[DATA RECORDS Boundary: Start]

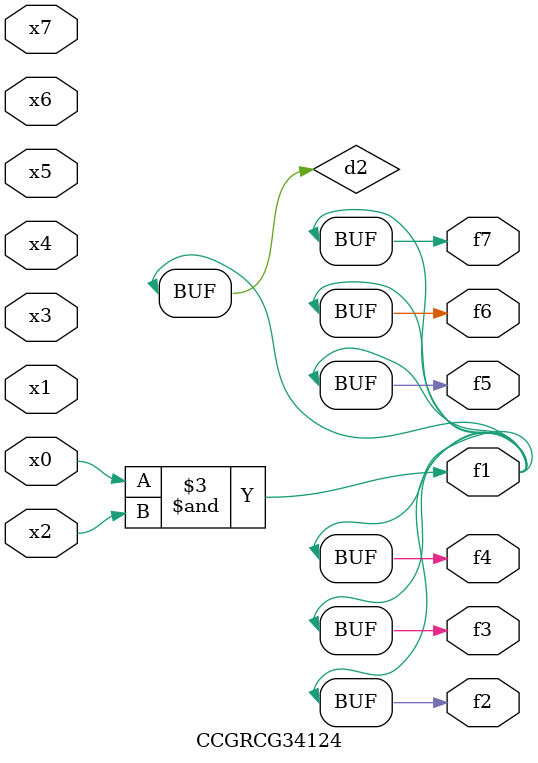
<source format=v>
module CCGRCG34124(
	input x0, x1, x2, x3, x4, x5, x6, x7,
	output f1, f2, f3, f4, f5, f6, f7
);

	wire d1, d2;

	nor (d1, x3, x6);
	and (d2, x0, x2);
	assign f1 = d2;
	assign f2 = d2;
	assign f3 = d2;
	assign f4 = d2;
	assign f5 = d2;
	assign f6 = d2;
	assign f7 = d2;
endmodule

</source>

[DATA RECORDS Boundary: End]

EXERCISE PROMPT: Your copy must reproduce the entries above in full, without their pictures.

RESULT:
<source format=v>
module CCGRCG34124(
	input x0, x1, x2, x3, x4, x5, x6, x7,
	output f1, f2, f3, f4, f5, f6, f7
);

	wire d1, d2;

	nor (d1, x3, x6);
	and (d2, x0, x2);
	assign f1 = d2;
	assign f2 = d2;
	assign f3 = d2;
	assign f4 = d2;
	assign f5 = d2;
	assign f6 = d2;
	assign f7 = d2;
endmodule

</source>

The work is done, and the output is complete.